━━━ TESTO DI RIFERIMENTO

Il Pos obbligatorio è un «regalo alle banche»?

Secondo Fratelli d’Italia, le multe per chi non accetta i pagamenti con carta, in vigore dal 30 giugno, impongono costi elevati: ecco che cosa c’è di vero
ANSA/MASSIMO PERCOSSI
ANSA/MASSIMO PERCOSSI
A partire dal 30 giugno i commercianti che si rifiutano di accettare un pagamento con carte di debito o di credito possono essere soggetti a una sanzione da 30 euro, più il 4 per cento del valore della transazione rifiutata. Le sanzioni sarebbero dovute entrare in vigore solo dal 1° gennaio del prossimo anno, ma il decreto “Pnrr bis” (approvato dal governo ad aprile e convertito in legge dal Parlamento il 29 giugno) ha anticipato di sei mesi il provvedimento. In questo modo è stato rispettato uno degli obiettivi fissati entro giugno per contrastare l’evasione fiscale dal Piano nazionale di ripresa e resilienza (Pnrr), finanziato con oltre 190 miliardi di euro di risorse europee. 

L’introduzione delle sanzioni è stata criticata da Fratelli d’Italia, il principale partito all’opposizione del governo guidato da Mario Draghi. Il 1° luglio la leader Giorgia Meloni ha per esempio scritto su Facebook che l’obbligo di accettare le carte è l’«ennesimo regalo alle banche» e l’«ennesima batosta per i commercianti». La richiesta principale di Fratelli d’Italia è quella di eliminare le commissioni a carico dei commercianti, ossia le spese aggiuntive che questi devono pagare a banche e intermediari finanziari per poter offrire il servizio di pagamento elettronico. Di recente, una posizione simile è stata espressa anche dalle principali associazioni di categoria nel settore del turismo e del commercio, come Confcommercio e Confesercenti. Quello che serve «è una riduzione delle commissioni e dei costi a carico di consumatori ed imprese», ha dichiarato Confcommercio in una nota.

━━━━━━
━━━ DATI FORNITI

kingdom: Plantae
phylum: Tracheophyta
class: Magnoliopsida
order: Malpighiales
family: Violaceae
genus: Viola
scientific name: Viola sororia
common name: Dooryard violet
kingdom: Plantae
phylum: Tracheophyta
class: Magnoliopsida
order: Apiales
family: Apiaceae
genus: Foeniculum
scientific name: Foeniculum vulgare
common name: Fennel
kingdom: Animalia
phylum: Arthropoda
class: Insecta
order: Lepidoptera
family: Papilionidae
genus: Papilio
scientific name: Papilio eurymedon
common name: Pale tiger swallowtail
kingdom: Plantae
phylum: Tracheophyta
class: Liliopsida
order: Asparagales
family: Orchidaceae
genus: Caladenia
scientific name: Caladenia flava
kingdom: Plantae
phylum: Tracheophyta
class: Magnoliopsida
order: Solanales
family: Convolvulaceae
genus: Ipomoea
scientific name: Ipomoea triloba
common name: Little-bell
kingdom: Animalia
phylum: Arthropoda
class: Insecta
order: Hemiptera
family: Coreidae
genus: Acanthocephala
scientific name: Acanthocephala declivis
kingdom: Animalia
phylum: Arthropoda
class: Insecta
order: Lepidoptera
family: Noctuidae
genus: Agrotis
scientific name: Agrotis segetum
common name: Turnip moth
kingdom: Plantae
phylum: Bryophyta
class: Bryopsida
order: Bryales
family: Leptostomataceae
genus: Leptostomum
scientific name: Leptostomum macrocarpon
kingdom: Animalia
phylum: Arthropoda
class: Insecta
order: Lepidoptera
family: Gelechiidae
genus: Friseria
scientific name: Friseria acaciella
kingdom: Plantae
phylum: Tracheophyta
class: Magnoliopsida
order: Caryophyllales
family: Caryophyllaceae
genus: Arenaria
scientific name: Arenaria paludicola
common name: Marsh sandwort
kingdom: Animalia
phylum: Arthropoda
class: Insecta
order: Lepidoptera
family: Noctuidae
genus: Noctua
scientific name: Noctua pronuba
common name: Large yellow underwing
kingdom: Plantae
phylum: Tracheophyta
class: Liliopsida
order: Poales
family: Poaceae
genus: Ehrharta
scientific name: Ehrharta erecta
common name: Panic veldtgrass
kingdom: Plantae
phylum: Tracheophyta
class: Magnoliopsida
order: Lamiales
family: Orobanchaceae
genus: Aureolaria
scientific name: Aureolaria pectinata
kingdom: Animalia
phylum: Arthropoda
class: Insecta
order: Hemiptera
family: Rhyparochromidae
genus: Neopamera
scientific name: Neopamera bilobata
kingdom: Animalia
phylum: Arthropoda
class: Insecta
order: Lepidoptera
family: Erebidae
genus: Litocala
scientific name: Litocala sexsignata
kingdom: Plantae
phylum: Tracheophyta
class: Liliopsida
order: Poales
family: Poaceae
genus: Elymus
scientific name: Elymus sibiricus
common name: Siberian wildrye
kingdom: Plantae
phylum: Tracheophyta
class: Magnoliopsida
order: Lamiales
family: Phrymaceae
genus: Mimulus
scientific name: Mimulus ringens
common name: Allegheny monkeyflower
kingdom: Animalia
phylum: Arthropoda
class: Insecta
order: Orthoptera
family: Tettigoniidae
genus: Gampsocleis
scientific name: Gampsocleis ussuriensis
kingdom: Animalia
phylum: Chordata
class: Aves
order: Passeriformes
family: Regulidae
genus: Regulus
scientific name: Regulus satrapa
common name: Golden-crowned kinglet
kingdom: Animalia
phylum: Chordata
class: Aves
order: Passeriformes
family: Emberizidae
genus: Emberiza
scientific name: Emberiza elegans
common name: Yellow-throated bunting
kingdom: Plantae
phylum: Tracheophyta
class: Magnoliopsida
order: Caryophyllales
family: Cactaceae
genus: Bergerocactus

━━━━━━

Per favore, rispondi alle domande sull'articolo sul Pos obbligatorio.
1. A quanto ammonta la sanzione per il commerciante che rifiuta un pagamento con carta?
2. In che data il Parlamento ha convertito in legge il decreto "Pnrr bis"?
3. Quali associazioni di categoria del turismo e del commercio sono citate per aver espresso una posizione simile a quella di Fratelli d'Italia?

1. 30 euro, più il 4 per cento del valore della transazione rifiutata.
2. Il 29 giugno.
3. Confcommercio e Confesercenti.